Click on the photo above for the entire report.

A View From Space: Gravity & Magnetic Data

A new way to look at the Earth began with the launch of the first satellite in 1957.  Today more than 2,200 satellites orbit the Earth, many providing a steady stream of scientific data. Accurate satellite imagery may be the most cost-effective source of data collection in oil and gas exploration.  And it often has the ability to reach parts of the Earth that are otherwise too difficult to access.

The most common and valuable types of satellite data used in the energy industry include multi-spectral, hyperspectral, gravity, magnetic and remote sensing (the use of aerial photography [often satellites], combined with other methods to view that which cannot be seen by the unaided eye).

NEOS geoscientists generate valuable interpretive products using satellite or public data, including:

  • Assessments of basin-scale geologic trends
  • Maps of basin architecture and regional structure
  • Maps of key lineaments, regional fault systems, and intrusions
  • 2-D and 3-D structural and stratigraphic models
  • Maps of basement topography, faulting and composition
  • Assessments of relative acreage prospectivity derived using predictive analytics.

In this blog series, we look closely at the data provided by satellites that reside in the public domain, to see what value can be gleaned, as well as encountered limitations that result from partial spatial samples or true global coverage.

GRACE Satellite – Data available via Center for Space Research

The above images are provided by University of Texas Center for Space Research and NASA.

The above images are provided by University of Texas Center for Space Research and NASA.

What is it:  The GRACE (Gravity Recovery And Climate Experiment) mission is dedicated to making detailed measurements of the Earth’s gravity field anomalies.  Its twin satellites fly about 220 kilometers apart in a polar orbit 500 kilometers above Earth.  They map the Earth’s gravity field by making accurate measurements of the distance between the two satellites, using GPS and a microwave ranging system. GRACE is on an extended mission, which is expected to continue through 2015.

The GOCE (Gravity Field and Steady-State Ocean Circulation Explorer) satellite is also used to measure gravity.  Orbiting at the lowest altitude of any observation satellite, its instrumentation was a highly sensitive gravity gradiometer, mapping the Earth’s gravity field at unprecedented resolution.

(Given information)

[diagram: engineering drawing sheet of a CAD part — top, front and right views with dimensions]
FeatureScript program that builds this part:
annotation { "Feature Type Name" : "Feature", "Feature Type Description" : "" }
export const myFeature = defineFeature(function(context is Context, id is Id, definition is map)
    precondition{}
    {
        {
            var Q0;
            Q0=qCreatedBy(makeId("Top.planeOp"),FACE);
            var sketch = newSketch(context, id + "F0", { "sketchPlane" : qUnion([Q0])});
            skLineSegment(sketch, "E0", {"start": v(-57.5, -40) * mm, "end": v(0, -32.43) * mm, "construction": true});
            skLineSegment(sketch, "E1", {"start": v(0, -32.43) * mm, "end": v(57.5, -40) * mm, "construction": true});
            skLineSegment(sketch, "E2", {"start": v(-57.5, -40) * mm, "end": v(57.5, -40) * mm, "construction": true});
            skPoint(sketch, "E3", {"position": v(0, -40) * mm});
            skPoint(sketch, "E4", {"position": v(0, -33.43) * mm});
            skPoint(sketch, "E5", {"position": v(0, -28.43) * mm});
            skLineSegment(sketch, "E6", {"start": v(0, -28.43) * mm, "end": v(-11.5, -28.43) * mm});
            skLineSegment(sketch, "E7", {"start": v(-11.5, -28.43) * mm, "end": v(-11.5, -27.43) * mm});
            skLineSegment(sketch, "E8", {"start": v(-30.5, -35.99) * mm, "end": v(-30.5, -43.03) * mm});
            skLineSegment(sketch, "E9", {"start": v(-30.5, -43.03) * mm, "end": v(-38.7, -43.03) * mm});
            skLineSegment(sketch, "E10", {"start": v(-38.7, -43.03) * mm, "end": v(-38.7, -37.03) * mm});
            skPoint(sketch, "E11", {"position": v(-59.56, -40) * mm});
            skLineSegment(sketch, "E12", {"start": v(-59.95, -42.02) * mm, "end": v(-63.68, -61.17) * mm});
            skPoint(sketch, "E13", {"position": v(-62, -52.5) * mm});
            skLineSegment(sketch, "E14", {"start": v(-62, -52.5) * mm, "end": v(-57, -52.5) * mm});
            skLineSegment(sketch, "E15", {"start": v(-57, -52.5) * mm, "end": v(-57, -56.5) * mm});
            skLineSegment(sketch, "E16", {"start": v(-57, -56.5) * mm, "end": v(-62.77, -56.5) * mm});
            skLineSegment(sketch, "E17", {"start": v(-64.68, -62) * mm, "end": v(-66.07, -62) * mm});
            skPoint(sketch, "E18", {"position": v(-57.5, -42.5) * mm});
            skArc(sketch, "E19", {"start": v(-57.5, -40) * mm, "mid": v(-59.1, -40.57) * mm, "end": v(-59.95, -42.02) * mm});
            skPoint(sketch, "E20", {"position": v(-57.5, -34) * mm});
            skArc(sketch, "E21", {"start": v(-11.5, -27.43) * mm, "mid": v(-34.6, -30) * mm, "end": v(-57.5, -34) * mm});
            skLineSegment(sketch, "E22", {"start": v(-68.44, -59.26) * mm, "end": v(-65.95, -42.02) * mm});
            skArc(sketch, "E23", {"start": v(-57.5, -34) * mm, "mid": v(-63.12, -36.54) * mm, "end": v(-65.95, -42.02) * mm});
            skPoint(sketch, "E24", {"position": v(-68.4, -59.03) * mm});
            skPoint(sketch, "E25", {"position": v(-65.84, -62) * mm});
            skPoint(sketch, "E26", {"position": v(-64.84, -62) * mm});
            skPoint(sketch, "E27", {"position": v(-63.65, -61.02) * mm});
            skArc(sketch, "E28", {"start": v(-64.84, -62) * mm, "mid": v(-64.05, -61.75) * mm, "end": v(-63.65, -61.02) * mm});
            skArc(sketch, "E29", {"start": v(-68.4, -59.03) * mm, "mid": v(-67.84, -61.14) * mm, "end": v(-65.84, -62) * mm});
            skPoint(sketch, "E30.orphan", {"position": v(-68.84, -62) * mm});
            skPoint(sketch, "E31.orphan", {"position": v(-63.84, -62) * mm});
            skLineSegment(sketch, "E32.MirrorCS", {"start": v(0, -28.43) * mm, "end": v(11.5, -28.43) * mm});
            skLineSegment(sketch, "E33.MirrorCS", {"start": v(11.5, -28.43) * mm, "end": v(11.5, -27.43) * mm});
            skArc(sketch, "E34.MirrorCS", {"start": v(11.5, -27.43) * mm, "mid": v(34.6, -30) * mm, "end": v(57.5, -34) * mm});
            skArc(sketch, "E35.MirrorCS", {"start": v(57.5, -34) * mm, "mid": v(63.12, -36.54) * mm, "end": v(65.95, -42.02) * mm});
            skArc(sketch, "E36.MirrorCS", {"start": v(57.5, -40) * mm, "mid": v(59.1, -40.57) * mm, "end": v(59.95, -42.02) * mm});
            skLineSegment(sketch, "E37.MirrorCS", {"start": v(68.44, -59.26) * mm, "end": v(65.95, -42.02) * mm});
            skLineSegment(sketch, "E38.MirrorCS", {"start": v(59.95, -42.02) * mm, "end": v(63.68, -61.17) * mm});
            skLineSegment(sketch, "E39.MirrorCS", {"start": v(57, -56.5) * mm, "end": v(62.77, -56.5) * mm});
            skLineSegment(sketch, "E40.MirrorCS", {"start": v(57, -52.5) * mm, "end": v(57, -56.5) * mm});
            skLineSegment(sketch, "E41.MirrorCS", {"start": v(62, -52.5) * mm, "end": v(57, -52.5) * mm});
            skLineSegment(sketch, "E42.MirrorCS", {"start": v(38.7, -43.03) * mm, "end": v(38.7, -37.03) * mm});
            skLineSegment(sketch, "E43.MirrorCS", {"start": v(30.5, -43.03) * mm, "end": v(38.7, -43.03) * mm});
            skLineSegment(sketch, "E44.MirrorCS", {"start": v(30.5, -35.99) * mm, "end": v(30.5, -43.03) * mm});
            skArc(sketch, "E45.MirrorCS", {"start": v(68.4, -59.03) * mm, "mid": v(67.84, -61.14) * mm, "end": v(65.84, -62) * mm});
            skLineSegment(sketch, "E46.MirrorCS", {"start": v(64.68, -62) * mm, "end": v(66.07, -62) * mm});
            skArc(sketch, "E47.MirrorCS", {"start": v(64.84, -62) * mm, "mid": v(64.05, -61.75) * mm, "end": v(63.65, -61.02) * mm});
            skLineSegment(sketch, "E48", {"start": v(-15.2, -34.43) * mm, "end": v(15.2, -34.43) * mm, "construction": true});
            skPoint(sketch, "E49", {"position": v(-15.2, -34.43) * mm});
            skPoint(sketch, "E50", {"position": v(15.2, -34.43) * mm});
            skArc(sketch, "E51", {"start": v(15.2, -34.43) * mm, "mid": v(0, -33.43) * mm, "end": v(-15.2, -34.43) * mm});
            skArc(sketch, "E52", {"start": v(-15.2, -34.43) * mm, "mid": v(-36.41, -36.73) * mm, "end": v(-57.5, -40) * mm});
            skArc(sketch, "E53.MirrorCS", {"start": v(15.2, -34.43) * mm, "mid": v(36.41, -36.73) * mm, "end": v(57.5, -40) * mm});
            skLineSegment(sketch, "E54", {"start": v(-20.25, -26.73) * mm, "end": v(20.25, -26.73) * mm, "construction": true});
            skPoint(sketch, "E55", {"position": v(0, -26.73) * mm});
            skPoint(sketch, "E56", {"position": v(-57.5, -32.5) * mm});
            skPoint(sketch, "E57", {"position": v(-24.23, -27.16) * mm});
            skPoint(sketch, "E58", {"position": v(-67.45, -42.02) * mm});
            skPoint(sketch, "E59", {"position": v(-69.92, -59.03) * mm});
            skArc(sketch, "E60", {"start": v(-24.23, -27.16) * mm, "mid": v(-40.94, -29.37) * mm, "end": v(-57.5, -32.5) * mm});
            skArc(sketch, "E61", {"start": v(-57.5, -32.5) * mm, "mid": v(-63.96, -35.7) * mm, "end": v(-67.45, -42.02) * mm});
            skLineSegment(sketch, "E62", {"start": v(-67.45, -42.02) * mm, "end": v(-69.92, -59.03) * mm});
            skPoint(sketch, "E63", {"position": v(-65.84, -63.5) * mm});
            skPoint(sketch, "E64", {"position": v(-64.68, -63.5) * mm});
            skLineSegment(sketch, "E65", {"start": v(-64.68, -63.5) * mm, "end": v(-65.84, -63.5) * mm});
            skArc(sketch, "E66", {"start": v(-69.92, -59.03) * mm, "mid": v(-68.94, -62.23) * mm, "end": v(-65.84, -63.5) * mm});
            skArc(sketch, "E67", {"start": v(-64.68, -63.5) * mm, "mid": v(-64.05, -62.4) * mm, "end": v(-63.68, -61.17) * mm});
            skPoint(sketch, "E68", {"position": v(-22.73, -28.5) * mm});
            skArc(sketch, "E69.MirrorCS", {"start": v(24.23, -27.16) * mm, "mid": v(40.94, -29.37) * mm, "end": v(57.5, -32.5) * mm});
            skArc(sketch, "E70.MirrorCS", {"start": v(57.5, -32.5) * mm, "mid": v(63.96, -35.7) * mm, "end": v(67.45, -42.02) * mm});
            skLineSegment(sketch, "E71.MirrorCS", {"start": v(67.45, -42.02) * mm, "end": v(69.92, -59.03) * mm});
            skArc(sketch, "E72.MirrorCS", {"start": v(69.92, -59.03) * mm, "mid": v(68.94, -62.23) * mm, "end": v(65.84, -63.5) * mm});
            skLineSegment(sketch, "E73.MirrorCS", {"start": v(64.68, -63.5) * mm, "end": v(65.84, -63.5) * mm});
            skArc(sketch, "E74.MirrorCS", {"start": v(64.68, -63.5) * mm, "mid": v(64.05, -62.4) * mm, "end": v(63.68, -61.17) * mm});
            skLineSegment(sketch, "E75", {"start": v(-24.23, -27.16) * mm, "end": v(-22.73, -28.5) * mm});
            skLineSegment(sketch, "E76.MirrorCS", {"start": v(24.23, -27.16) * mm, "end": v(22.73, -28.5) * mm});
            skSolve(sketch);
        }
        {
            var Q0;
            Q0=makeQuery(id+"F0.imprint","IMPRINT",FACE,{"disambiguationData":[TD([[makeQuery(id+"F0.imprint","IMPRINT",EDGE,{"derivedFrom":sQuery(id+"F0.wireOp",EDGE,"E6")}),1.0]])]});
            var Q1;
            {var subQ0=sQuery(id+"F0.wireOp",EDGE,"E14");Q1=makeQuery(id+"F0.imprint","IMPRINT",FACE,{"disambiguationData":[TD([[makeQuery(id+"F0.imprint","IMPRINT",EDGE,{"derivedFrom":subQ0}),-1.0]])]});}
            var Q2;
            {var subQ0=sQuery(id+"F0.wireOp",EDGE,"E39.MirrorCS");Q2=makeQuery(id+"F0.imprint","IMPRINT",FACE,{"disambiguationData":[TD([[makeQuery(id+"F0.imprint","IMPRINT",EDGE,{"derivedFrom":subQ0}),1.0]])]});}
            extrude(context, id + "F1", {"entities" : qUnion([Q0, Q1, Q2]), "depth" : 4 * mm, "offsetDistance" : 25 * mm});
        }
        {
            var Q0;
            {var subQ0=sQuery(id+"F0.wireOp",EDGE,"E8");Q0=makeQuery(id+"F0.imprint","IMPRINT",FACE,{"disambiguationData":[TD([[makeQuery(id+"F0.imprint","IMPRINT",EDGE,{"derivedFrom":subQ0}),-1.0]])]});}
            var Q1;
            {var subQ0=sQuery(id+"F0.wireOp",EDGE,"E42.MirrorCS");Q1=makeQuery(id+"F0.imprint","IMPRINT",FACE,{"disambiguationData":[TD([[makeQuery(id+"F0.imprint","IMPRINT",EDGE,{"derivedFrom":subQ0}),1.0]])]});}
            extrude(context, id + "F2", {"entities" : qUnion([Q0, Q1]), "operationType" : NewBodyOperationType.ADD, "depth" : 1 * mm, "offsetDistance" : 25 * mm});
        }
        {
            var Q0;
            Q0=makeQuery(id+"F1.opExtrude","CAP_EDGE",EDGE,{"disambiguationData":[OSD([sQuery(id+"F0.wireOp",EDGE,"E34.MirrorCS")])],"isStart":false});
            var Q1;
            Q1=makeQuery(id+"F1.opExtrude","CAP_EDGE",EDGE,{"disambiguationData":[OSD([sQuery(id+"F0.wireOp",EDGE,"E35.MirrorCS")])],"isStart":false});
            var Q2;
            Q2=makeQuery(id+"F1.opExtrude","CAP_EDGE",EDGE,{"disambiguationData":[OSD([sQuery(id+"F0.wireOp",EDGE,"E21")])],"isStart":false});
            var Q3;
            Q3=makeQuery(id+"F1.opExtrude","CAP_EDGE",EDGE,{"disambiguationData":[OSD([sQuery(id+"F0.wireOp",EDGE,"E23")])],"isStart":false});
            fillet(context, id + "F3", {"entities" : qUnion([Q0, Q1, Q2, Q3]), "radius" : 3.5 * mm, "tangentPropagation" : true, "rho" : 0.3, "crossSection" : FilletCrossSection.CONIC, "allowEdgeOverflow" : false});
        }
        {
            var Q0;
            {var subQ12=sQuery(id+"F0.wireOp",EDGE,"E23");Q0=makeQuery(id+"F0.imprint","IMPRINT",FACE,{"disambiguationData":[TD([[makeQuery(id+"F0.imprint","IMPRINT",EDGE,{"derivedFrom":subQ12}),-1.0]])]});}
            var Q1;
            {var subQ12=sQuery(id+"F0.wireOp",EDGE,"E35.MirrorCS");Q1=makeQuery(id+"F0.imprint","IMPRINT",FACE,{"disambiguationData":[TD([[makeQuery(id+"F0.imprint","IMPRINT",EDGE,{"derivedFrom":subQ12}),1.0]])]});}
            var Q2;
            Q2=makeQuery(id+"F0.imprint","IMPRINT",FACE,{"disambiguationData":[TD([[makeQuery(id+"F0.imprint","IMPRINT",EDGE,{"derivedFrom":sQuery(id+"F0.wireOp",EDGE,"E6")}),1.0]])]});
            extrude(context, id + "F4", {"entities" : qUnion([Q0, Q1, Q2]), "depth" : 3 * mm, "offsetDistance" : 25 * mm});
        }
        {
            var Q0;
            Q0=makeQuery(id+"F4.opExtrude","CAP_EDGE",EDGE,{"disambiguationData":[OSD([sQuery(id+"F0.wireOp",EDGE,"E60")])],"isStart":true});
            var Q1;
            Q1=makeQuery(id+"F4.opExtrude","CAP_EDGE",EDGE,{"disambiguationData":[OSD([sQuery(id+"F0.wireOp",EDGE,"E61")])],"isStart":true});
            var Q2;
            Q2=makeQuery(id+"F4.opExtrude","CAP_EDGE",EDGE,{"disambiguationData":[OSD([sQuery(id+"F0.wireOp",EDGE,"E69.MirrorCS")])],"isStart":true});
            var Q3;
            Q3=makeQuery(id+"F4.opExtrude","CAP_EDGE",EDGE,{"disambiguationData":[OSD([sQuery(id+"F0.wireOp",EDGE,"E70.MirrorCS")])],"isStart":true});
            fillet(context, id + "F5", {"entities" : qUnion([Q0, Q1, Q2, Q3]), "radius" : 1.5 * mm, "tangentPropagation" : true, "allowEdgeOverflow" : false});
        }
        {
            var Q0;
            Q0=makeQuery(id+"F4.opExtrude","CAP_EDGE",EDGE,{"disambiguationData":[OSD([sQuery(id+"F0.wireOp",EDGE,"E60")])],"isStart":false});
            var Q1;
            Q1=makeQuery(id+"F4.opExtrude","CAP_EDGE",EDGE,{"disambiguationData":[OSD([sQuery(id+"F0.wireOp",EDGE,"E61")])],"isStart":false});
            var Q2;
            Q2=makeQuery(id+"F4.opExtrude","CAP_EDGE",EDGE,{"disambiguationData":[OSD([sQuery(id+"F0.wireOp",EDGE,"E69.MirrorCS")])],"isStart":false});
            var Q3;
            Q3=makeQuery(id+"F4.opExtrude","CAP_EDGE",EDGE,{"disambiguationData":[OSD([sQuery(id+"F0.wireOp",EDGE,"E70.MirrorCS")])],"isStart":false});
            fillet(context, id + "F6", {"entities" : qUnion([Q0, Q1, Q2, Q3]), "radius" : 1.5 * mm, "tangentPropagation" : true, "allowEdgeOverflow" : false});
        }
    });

(What you need to do)
1. In the passage on satellite gravity data, how far apart do the twin GRACE satellites fly?
2. Transcribe the passage on satellite gravity data from "GRACE Satellite –" up to and including "continue through 2015.".

(Answers to the exercises)
1. About 220 kilometers apart.

2.
GRACE Satellite – Data available via Center for Space Research

The above images are provided by University of Texas Center for Space Research and NASA.

The above images are provided by University of Texas Center for Space Research and NASA.

What is it:  The GRACE (Gravity Recovery And Climate Experiment) mission is dedicated to making detailed measurements of the Earth’s gravity field anomalies.  Its twin satellites fly about 220 kilometers apart in a polar orbit 500 kilometers above Earth.  They map the Earth’s gravity field by making accurate measurements of the distance between the two satellites, using GPS and a microwave ranging system. GRACE is on an extended mission, which is expected to continue through 2015.